Single by 2 Chainz featuring Travis Scott

from the album Pretty Girls Like Trap Music
- Released: September 19, 2017
- Genre: Hip hop; trap;
- Length: 4:15
- Label: Def Jam
- Songwriters: Tauheed Epps; Jacques Webster II; Shane Lindstrom; Kevin Gomringer; Tim Gomringer;
- Producers: Murda Beatz; Cubeatz;

2 Chainz singles chronology
| "Gang Up" (2017) | "4 AM" (2017) | "2nd to None" (2018) |

Travis Scott singles chronology
| "Sky Walker" (2017) | "4 AM" (2017) | "Deserve" (2017) |

Music video
- "4 AM ft. Travis Scott" on YouTube

= 4 AM (2 Chainz song) =

2017 single by 2 Chainz featuring Travis Scott

"4 AM" is a song by American rapper 2 Chainz featuring fellow American rapper Travis Scott. It was released on September 19, 2017, as the third single from the former's fourth studio album, Pretty Girls Like Trap Music (2017). It was sent to urban contemporary radio as a single on September 19, 2017, but originally was released on May 30, as a promotional single.

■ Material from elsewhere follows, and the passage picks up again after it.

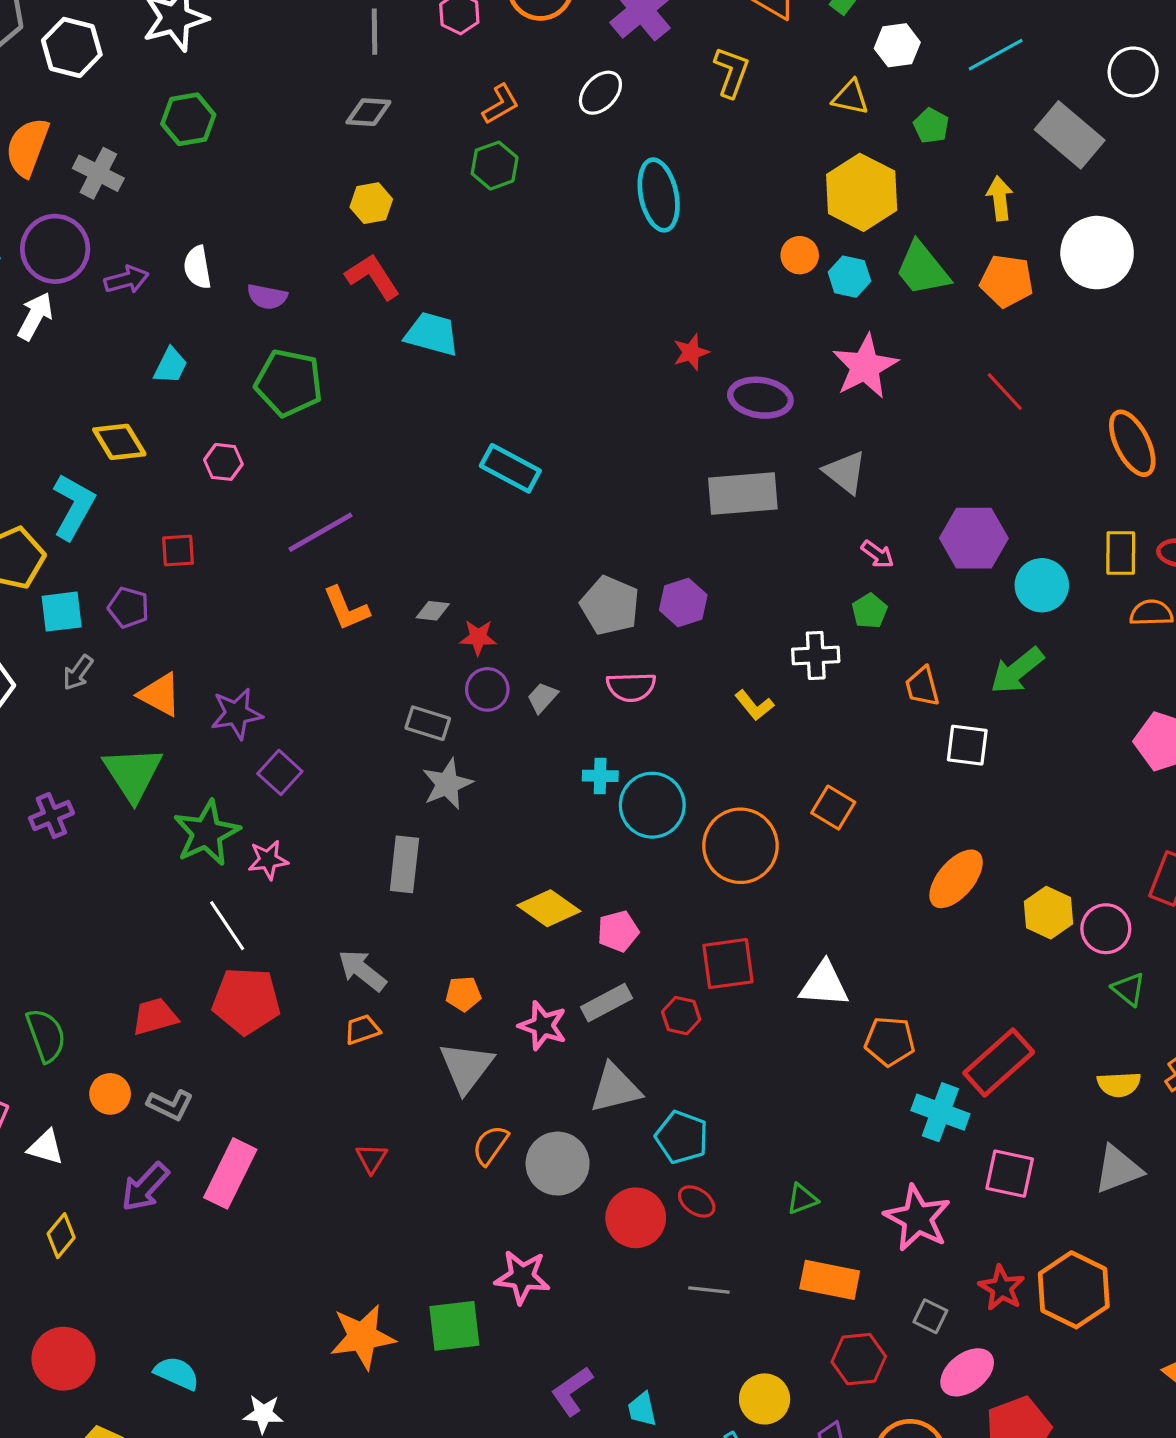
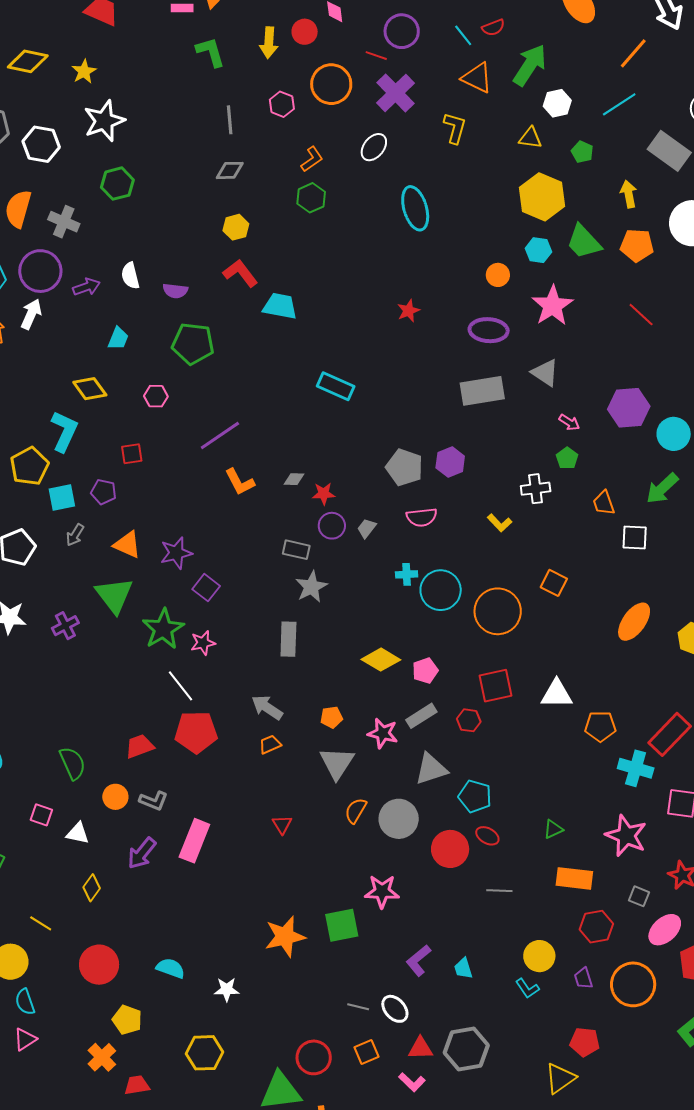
orange circle: (800, 255) -> (498, 275), moved
red star: (691, 352) -> (408, 311), moved

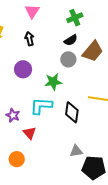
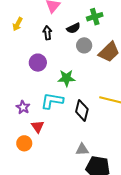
black semicircle: (71, 40) -> (73, 28), moved
gray circle: (68, 59) -> (84, 45), moved
orange circle: (17, 159) -> (24, 143), moved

The song was written alongside producers Murda Beatz and Cubeatz.

== Composition ==
Max Weinstein of XXL wrote that the song had a "mellow vibe" to it, while Winston Cook-Wilson of Spin called it a "detuned, mid-tempo jam." 2 Chainz reminisces throwing himself a surprise birthday party and listening to Lil Wayne's album Tha Carter.

== Music video ==
The music video was released on November 17, 2017. In it, 2 Chainz and Travis Scott throw a wild party with women, a couple of them topless, around them, with drinking and smoking marijuana involved.

==Personnel==
Credits adapted from 2 Chainz's official website.
- Tauheed Epps – composer, lyricist
- Jacques Webster II – composer, lyricist
- Shane Lindstrom – composer, lyricist
- Kevin Gomringer – composer, lyricist
- Tim Gomringer – composer, lyricist
- Special K – additional vocals
- KY – mixer
- Nolan Presley – engineer
- Zach Steele – engineer
- Murda Beatz – production
- Cubeatz – production

== Charts ==

| Chart (2017) | Peak position |
|---|---|
| Canada (Canadian Hot 100) | 50 |
| US Billboard Hot 100 | 55 |
| US Hot R&B/Hip-Hop Songs (Billboard) | 24 |
| US Rhythmic Airplay (Billboard) | 36 |

== Certifications ==

| Region | Certification | Certified units/sales |
| New Zealand (RMNZ) | Gold | 15,000^{‡} |
| United States (RIAA) | 2× Platinum | 2,000,000^{‡} |
^{‡} Sales+streaming figures based on certification alone.